Yinzhihuang granules (YZHG) is a patented Chinese medicine for the treatment of hepatitis B. This study aimed to investigate the intrinsic mechanisms of YZHG in the treatment of hepatitis B and to provide new evidence and insights for its clinical application. The chemical compounds of YZHG were searched in the CNKI and PUBMED databases, and their putative targets were then predicted through a search of the SuperPred and Swiss Target Prediction databases. In addition, the targets of hepatitis B were obtained from TTD, PharmGKB and DisGeNET. The abovementioned data were visualized using Cytoscape 3.7.1, and network construction identified a total of 13 potential targets of YZHG in the treatment of hepatitis B. Molecular docking verification showed that CDK6, CDK2, TP53 and BRCA1 might be strongly correlated with hepatitis B treatment. Furthermore, GO and KEGG analyses indicated that the treatment of hepatitis B by YZHG might be related to positive regulation of transcription, positive regulation of gene expression, the hepatitis B pathway and the viral carcinogenesis pathway. Network pharmacology intuitively shows the multicomponent, multitarget and multichannel pharmacological effects of YZHG in the treatment of hepatitis B and provides a scientific basis for its mechanism of action.

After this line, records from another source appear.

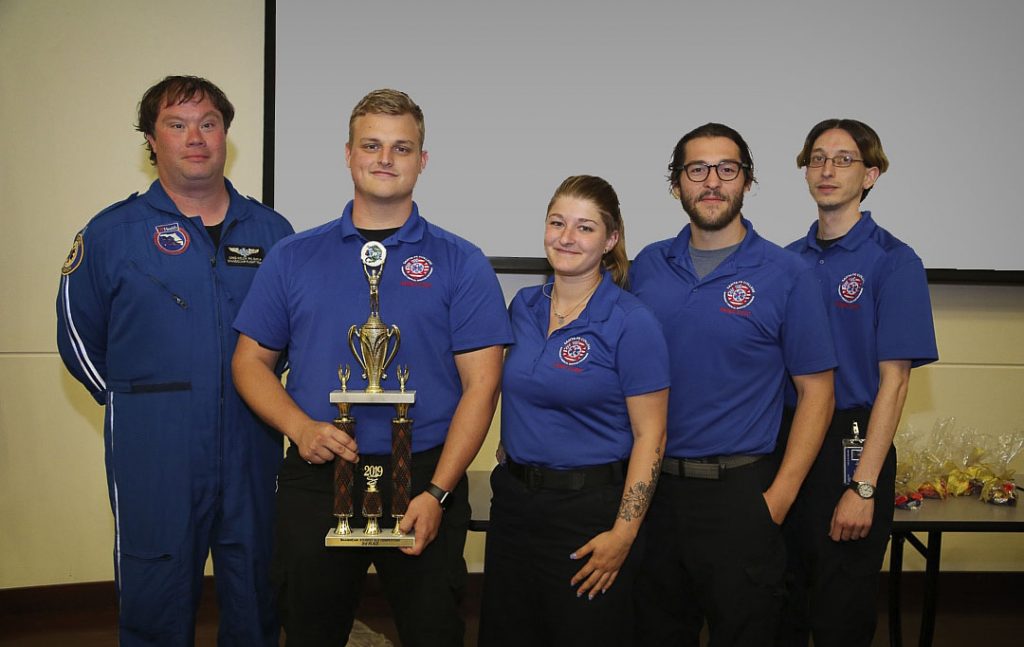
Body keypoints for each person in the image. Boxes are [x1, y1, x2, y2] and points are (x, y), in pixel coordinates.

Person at [231, 88, 512, 646]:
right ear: (348, 154)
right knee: (310, 629)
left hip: (425, 478)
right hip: (318, 476)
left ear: (422, 161)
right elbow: (249, 363)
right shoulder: (294, 257)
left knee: (434, 629)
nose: (385, 158)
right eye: (372, 145)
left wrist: (438, 492)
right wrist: (299, 427)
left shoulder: (462, 262)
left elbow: (483, 386)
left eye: (402, 147)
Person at [56, 75, 294, 645]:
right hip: (154, 452)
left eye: (208, 123)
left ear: (225, 136)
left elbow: (295, 338)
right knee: (155, 591)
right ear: (151, 140)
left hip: (252, 445)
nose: (195, 137)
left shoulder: (274, 234)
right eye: (177, 124)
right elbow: (76, 336)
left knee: (257, 589)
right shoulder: (112, 234)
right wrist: (132, 406)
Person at [629, 123, 838, 645]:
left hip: (742, 496)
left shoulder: (788, 273)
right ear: (676, 184)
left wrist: (779, 499)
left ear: (748, 181)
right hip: (652, 497)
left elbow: (818, 392)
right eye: (697, 170)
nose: (712, 182)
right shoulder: (647, 267)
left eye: (728, 169)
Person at [478, 176, 669, 646]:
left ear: (610, 240)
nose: (566, 237)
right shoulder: (522, 305)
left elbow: (652, 437)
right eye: (557, 223)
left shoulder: (631, 321)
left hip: (589, 515)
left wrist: (622, 535)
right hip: (517, 508)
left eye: (585, 228)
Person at [774, 119, 938, 647]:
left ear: (870, 175)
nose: (827, 170)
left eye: (844, 160)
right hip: (784, 440)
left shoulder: (893, 261)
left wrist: (863, 487)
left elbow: (895, 384)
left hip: (852, 446)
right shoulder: (784, 263)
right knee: (781, 603)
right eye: (817, 158)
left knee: (840, 612)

银止黄颗粒（YZHG）是治疗乙肝的专利中药。本研究旨在探讨YZHG治疗乙肝的内在机制，为其临床应用提供新的证据和见解。在CNKI和PUBMED数据库中搜索YZHG的化合物，然后通过搜索SuperPred和Swiss Target Prediction数据库预测其推定目标。另外，乙型肝炎的靶标是从TTD，PharmGKB和DisGeNET获得的。使用Cytoscape 3.7.1可视化上述数据，网络建设确定了乙肝治疗中YZHG的总共13个潜在靶标。分子对接验证显示CDK6，CDK2，TP53和BRCA1可能与乙肝治疗密切相关。此外，GO和KEGG分析表明，YZHG治疗乙型肝炎可能与转录的正调控，基因表达的正调控，乙型肝炎途径和病毒致癌途径有关。网络药理学直观地显示了YZHG在乙型肝炎治疗中的多成分，多靶点和多通道药理作用，并为其作用机理提供了科学依据。